Al Sharpton: A lot of this opposition to Bloomberg’s anti-gun campaign is probably fueled by anti-Semitism
“Let’s get down to it, Mike Bloomberg, mayor of New York City, there’s a level of antisemitism in this thing directed towards Bloomberg,” Barnicle argued on Morning Joe, “It’s out there.” “No doubt about it,” Sharpton responded.
“If he was not a big-city Jewish man and was from another ethnic group, in some parts, I think it would be different,” Sharpton continued.

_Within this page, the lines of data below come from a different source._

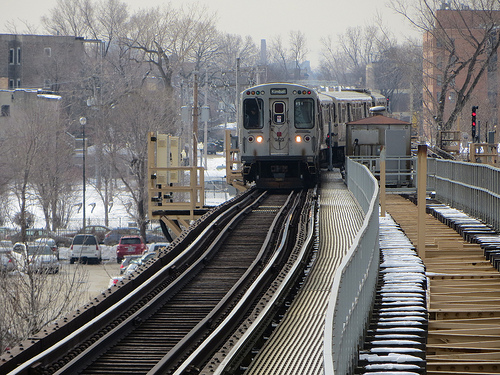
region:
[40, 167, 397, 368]
tracks for train or subway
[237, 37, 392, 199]
train travelling along tracks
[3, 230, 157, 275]
a group of cars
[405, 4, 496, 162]
tall brown building behind tree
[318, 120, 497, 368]
platform area for train passengers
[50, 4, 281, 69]
trees against grey skies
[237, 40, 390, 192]
grey train on tracks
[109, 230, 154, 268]
a red motor vehicle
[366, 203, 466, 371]
white snow covering wood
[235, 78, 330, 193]
person in left train window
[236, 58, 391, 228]
train travelling on elevated train track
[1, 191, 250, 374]
long elevated metal train track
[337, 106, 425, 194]
train wait station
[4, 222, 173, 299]
cars parked in parking lot benath train platfom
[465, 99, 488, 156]
traffic light wiith two red lights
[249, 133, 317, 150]
two headlights on front of train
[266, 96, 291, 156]
door on front of train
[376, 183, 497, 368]
wooden spokes beside train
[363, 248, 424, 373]
snow covered metal spokes next to train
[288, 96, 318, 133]
black framed window on train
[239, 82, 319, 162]
the back of a train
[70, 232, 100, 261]
back of a white suv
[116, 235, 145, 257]
back of a red suv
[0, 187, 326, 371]
train tracks and cars in a lot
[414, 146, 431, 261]
a wooden post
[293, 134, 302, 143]
light on a train car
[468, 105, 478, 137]
a streetlight with red lights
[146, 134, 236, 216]
a metal platform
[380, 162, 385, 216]
a wooden post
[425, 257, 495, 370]
a wooden walkway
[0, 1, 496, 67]
a dismal grey sky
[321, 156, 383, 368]
a railing next to the tracks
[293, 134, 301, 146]
a headlight on a train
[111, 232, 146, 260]
a red vehicle in a parking lot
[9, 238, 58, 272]
a white minivan in a parking lot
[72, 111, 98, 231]
a light pole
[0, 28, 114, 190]
a large brick building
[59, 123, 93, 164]
stairs on a building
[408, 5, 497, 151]
a bare leafless tree next to the tracks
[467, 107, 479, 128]
a red light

Of course, this ignores Al Sharpton's past history of anti-Semitic activity in New York, back in the good old days that a few of us still remember:
Recall, further, Sharpton’s rhetoric during the deadly 1991 anti-Semitic riots in Brooklyn’s Crown Heights section, which erupted after a seven-year-old black child named Gavin Cato had been accidentally killed by a car driven by a Hasidic Jew. At Cato’s funeral, Sharpton criticized the Jewish community and thereafter organized a series of massive, angry demonstrations which ultimately devolved into destructive bedlam. Sharpton and his supporters, of course, said that the good Reverend could not be held responsible for any of this; after all, they explained, Sharpton hadn’t made any explicit calls for violence.Does it really take one to know one?
But Efraim Lipkind, a former Hasidic resident of Crown Heights who had witnessed the riots of 1991, stated the following in a July 1994 sworn deposition: “Then we had a famous man, Al Sharpton, who came down, and he said Tuesday night, kill the Jews, two times. I heard him, and he started to lead a charge across the street to Utica.”

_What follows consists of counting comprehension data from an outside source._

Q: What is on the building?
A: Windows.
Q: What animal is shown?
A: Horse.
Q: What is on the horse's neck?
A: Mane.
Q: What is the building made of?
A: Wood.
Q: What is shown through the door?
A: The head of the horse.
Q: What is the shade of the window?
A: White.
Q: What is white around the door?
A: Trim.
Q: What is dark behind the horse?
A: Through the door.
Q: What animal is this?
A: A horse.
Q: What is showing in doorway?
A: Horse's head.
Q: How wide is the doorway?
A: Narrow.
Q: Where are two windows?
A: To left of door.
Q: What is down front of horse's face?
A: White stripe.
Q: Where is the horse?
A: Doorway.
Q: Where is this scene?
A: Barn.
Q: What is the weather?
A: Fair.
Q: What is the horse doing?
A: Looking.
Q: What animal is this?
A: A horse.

Sharpton emphatically denied having said or done this. Perhaps he didn’t. Perhaps Mr. Lipkind was incorrect. We do know with certainty, however, that Sharpton characterized Gavin Cato’s death as being not merely the result of a car accident, but rather “the social accident of apartheid.” And we do know that Sharpton challenged local Jews—to whom he derisively referred as “diamond merchants”—to “pin their yarmulkes back and come over to my house” to settle the score. And we do know that, stirred in part by such rhetoric and false accusations, hundreds of Crown Heights blacks took violently to the streets for three days and nights of rioting, pelting Jewish homes with rocks, setting vehicles on fire, and shouting “Jew! Jew!” And we do know that Sharpton’s pathetic response to the rioting was: “We must not reprimand our children for outrage, when it is the outrage that was put in them by an oppressive system.” And we do know that Sharpton, while in Israel searching for the driver who had run over Gavin Cato, likened the Jewish state to “hell.” But none of this, we are presumably to believe, rises to the “chimp” cartoon’s level of insensitivity.